*YOUR GOAL:* Report how many lines of the listing below contain the word "London". Reply with the number alone.

EXERCISE DATA section start

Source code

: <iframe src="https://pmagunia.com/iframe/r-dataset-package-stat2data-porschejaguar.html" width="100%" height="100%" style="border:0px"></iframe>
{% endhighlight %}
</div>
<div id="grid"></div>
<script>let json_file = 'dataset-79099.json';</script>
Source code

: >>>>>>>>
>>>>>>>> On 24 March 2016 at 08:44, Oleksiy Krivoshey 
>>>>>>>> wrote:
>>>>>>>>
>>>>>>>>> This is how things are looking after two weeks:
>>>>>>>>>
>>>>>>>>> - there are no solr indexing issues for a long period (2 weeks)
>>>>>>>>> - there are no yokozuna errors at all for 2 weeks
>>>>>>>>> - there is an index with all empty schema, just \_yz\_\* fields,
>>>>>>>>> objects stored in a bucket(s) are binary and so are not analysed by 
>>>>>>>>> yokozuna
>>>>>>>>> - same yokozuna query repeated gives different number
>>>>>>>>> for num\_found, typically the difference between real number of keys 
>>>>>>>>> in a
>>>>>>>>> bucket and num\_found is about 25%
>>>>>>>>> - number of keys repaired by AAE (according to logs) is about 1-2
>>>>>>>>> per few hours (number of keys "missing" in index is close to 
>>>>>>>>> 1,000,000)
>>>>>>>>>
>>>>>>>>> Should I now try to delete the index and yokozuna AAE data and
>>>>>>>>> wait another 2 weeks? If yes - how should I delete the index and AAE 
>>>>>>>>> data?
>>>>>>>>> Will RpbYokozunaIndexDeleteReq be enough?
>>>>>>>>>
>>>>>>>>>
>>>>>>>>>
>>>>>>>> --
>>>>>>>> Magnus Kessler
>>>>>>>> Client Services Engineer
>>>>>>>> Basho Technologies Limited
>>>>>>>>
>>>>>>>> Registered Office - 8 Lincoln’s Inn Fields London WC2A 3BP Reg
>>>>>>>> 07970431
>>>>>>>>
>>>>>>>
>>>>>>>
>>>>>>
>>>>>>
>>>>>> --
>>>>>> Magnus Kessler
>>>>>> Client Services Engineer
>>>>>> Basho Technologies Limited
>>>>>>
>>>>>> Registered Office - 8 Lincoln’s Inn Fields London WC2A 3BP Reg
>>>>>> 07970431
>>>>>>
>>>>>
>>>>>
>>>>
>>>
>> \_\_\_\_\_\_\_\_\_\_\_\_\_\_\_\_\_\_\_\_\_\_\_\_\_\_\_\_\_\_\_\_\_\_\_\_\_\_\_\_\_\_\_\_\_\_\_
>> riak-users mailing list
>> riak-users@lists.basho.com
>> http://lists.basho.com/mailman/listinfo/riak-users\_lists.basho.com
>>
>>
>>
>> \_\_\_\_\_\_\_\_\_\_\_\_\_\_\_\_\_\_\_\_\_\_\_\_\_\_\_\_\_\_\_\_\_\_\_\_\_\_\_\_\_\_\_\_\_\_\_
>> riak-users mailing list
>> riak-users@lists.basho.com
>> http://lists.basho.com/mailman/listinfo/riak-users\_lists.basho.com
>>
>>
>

EXERCISE DATA section end

*SOLUTION TO THE EXERCISE:* 2